**** EXTRACTED INFORMATION

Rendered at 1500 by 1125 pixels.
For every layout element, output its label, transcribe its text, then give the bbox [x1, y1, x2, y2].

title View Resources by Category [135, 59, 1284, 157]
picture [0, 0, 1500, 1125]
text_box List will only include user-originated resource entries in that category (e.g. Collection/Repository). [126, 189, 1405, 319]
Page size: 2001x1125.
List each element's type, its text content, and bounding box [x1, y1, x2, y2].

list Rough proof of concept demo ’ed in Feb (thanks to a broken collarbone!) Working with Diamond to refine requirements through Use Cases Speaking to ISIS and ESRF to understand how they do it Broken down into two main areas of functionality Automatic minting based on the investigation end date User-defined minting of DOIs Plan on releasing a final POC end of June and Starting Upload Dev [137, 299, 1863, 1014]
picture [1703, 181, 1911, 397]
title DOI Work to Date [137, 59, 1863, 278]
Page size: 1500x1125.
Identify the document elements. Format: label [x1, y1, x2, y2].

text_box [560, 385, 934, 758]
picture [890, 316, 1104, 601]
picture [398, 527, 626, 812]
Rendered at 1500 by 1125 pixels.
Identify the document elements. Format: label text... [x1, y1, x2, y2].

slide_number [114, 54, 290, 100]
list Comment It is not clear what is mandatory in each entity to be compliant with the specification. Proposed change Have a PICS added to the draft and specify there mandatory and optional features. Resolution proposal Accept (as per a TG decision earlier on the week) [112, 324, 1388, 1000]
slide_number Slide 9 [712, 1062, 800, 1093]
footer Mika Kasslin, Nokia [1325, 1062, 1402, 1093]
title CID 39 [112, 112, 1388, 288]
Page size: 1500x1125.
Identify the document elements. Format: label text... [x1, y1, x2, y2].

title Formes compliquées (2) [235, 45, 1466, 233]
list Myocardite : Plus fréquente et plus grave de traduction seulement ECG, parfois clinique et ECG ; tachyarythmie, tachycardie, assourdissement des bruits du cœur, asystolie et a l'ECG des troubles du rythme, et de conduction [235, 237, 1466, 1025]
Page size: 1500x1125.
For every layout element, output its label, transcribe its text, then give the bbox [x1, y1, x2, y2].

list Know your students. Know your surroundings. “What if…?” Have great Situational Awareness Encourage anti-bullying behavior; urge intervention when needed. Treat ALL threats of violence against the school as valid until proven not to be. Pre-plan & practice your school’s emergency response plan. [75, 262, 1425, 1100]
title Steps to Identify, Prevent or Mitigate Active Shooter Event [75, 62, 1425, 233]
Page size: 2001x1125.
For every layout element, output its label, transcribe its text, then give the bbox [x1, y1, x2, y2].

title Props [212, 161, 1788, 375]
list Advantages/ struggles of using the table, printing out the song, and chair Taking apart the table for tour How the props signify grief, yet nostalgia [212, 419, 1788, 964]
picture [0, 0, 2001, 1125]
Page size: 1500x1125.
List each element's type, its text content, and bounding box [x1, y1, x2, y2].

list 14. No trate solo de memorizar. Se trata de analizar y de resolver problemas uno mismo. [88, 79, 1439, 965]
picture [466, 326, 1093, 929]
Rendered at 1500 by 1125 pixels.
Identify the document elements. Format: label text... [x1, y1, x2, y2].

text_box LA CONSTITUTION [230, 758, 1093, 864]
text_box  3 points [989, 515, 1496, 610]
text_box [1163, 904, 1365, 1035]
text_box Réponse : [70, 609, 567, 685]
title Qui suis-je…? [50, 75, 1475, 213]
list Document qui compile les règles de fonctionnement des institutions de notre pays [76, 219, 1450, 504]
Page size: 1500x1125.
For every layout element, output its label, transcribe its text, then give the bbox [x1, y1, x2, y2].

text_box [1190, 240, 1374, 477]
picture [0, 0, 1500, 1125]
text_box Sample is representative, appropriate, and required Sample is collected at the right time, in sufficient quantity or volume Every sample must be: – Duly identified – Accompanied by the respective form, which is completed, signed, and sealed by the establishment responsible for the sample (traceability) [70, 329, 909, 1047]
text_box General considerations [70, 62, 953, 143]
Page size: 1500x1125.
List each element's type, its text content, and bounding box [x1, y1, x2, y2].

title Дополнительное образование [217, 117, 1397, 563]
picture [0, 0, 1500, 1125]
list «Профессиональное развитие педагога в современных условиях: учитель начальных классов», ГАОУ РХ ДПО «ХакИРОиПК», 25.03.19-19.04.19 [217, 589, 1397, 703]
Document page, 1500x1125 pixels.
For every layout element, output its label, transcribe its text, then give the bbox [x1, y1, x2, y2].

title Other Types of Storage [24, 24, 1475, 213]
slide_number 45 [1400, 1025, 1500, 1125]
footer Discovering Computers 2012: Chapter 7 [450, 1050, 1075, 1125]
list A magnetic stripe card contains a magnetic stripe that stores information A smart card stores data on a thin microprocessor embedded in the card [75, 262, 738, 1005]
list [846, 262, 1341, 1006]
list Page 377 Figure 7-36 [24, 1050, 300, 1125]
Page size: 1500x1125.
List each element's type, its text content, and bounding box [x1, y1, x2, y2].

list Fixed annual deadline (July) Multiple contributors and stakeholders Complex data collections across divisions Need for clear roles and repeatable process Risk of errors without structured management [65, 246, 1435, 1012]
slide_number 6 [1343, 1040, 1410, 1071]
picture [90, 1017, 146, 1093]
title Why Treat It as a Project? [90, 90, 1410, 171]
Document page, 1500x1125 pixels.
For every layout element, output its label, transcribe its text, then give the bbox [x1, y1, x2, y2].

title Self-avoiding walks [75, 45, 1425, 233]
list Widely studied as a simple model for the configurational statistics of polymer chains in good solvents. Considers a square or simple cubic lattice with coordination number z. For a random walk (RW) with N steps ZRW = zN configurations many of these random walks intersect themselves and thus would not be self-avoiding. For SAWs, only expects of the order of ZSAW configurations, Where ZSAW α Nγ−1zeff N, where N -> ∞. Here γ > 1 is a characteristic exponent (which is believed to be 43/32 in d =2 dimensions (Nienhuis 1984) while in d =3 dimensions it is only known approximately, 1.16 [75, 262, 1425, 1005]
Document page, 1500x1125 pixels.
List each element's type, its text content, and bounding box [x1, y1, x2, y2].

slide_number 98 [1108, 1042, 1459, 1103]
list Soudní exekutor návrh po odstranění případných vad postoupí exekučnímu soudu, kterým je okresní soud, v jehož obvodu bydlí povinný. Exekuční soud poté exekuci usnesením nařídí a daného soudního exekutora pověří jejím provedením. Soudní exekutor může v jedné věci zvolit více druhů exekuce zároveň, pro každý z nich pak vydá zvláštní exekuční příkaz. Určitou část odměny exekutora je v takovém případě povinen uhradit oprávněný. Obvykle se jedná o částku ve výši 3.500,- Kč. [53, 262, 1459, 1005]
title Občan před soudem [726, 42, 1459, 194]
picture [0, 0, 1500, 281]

********

PROBLEM DESCRIPTION. Copy every record above exactly as it appears.

TASK RESULT.
Rendered at 1500 by 1125 pixels.
For every layout element, output its label, transcribe its text, then give the bbox [x1, y1, x2, y2].

title View Resources by Category [135, 59, 1284, 157]
picture [0, 0, 1500, 1125]
text_box List will only include user-originated resource entries in that category (e.g. Collection/Repository). [126, 189, 1405, 319]
Page size: 2001x1125.
List each element's type, its text content, and bounding box [x1, y1, x2, y2].

list Rough proof of concept demo ’ed in Feb (thanks to a broken collarbone!) Working with Diamond to refine requirements through Use Cases Speaking to ISIS and ESRF to understand how they do it Broken down into two main areas of functionality Automatic minting based on the investigation end date User-defined minting of DOIs Plan on releasing a final POC end of June and Starting Upload Dev [137, 299, 1863, 1014]
picture [1703, 181, 1911, 397]
title DOI Work to Date [137, 59, 1863, 278]
Page size: 1500x1125.
Identify the document elements. Format: label [x1, y1, x2, y2].

text_box [560, 385, 934, 758]
picture [890, 316, 1104, 601]
picture [398, 527, 626, 812]
Rendered at 1500 by 1125 pixels.
Identify the document elements. Format: label text... [x1, y1, x2, y2].

slide_number [114, 54, 290, 100]
list Comment It is not clear what is mandatory in each entity to be compliant with the specification. Proposed change Have a PICS added to the draft and specify there mandatory and optional features. Resolution proposal Accept (as per a TG decision earlier on the week) [112, 324, 1388, 1000]
slide_number Slide 9 [712, 1062, 800, 1093]
footer Mika Kasslin, Nokia [1325, 1062, 1402, 1093]
title CID 39 [112, 112, 1388, 288]
Page size: 1500x1125.
Identify the document elements. Format: label text... [x1, y1, x2, y2].

title Formes compliquées (2) [235, 45, 1466, 233]
list Myocardite : Plus fréquente et plus grave de traduction seulement ECG, parfois clinique et ECG ; tachyarythmie, tachycardie, assourdissement des bruits du cœur, asystolie et a l'ECG des troubles du rythme, et de conduction [235, 237, 1466, 1025]
Page size: 1500x1125.
For every layout element, output its label, transcribe its text, then give the bbox [x1, y1, x2, y2].

list Know your students. Know your surroundings. “What if…?” Have great Situational Awareness Encourage anti-bullying behavior; urge intervention when needed. Treat ALL threats of violence against the school as valid until proven not to be. Pre-plan & practice your school’s emergency response plan. [75, 262, 1425, 1100]
title Steps to Identify, Prevent or Mitigate Active Shooter Event [75, 62, 1425, 233]
Page size: 2001x1125.
For every layout element, output its label, transcribe its text, then give the bbox [x1, y1, x2, y2].

title Props [212, 161, 1788, 375]
list Advantages/ struggles of using the table, printing out the song, and chair Taking apart the table for tour How the props signify grief, yet nostalgia [212, 419, 1788, 964]
picture [0, 0, 2001, 1125]
Page size: 1500x1125.
List each element's type, its text content, and bounding box [x1, y1, x2, y2].

list 14. No trate solo de memorizar. Se trata de analizar y de resolver problemas uno mismo. [88, 79, 1439, 965]
picture [466, 326, 1093, 929]
Rendered at 1500 by 1125 pixels.
Identify the document elements. Format: label text... [x1, y1, x2, y2].

text_box LA CONSTITUTION [230, 758, 1093, 864]
text_box  3 points [989, 515, 1496, 610]
text_box [1163, 904, 1365, 1035]
text_box Réponse : [70, 609, 567, 685]
title Qui suis-je…? [50, 75, 1475, 213]
list Document qui compile les règles de fonctionnement des institutions de notre pays [76, 219, 1450, 504]
Page size: 1500x1125.
For every layout element, output its label, transcribe its text, then give the bbox [x1, y1, x2, y2].

text_box [1190, 240, 1374, 477]
picture [0, 0, 1500, 1125]
text_box Sample is representative, appropriate, and required Sample is collected at the right time, in sufficient quantity or volume Every sample must be: – Duly identified – Accompanied by the respective form, which is completed, signed, and sealed by the establishment responsible for the sample (traceability) [70, 329, 909, 1047]
text_box General considerations [70, 62, 953, 143]
Page size: 1500x1125.
List each element's type, its text content, and bounding box [x1, y1, x2, y2].

title Дополнительное образование [217, 117, 1397, 563]
picture [0, 0, 1500, 1125]
list «Профессиональное развитие педагога в современных условиях: учитель начальных классов», ГАОУ РХ ДПО «ХакИРОиПК», 25.03.19-19.04.19 [217, 589, 1397, 703]
Document page, 1500x1125 pixels.
For every layout element, output its label, transcribe its text, then give the bbox [x1, y1, x2, y2].

title Other Types of Storage [24, 24, 1475, 213]
slide_number 45 [1400, 1025, 1500, 1125]
footer Discovering Computers 2012: Chapter 7 [450, 1050, 1075, 1125]
list A magnetic stripe card contains a magnetic stripe that stores information A smart card stores data on a thin microprocessor embedded in the card [75, 262, 738, 1005]
list [846, 262, 1341, 1006]
list Page 377 Figure 7-36 [24, 1050, 300, 1125]
Page size: 1500x1125.
List each element's type, its text content, and bounding box [x1, y1, x2, y2].

list Fixed annual deadline (July) Multiple contributors and stakeholders Complex data collections across divisions Need for clear roles and repeatable process Risk of errors without structured management [65, 246, 1435, 1012]
slide_number 6 [1343, 1040, 1410, 1071]
picture [90, 1017, 146, 1093]
title Why Treat It as a Project? [90, 90, 1410, 171]
Document page, 1500x1125 pixels.
For every layout element, output its label, transcribe its text, then give the bbox [x1, y1, x2, y2].

title Self-avoiding walks [75, 45, 1425, 233]
list Widely studied as a simple model for the configurational statistics of polymer chains in good solvents. Considers a square or simple cubic lattice with coordination number z. For a random walk (RW) with N steps ZRW = zN configurations many of these random walks intersect themselves and thus would not be self-avoiding. For SAWs, only expects of the order of ZSAW configurations, Where ZSAW α Nγ−1zeff N, where N -> ∞. Here γ > 1 is a characteristic exponent (which is believed to be 43/32 in d =2 dimensions (Nienhuis 1984) while in d =3 dimensions it is only known approximately, 1.16 [75, 262, 1425, 1005]
Document page, 1500x1125 pixels.
List each element's type, its text content, and bounding box [x1, y1, x2, y2].

slide_number 98 [1108, 1042, 1459, 1103]
list Soudní exekutor návrh po odstranění případných vad postoupí exekučnímu soudu, kterým je okresní soud, v jehož obvodu bydlí povinný. Exekuční soud poté exekuci usnesením nařídí a daného soudního exekutora pověří jejím provedením. Soudní exekutor může v jedné věci zvolit více druhů exekuce zároveň, pro každý z nich pak vydá zvláštní exekuční příkaz. Určitou část odměny exekutora je v takovém případě povinen uhradit oprávněný. Obvykle se jedná o částku ve výši 3.500,- Kč. [53, 262, 1459, 1005]
title Občan před soudem [726, 42, 1459, 194]
picture [0, 0, 1500, 281]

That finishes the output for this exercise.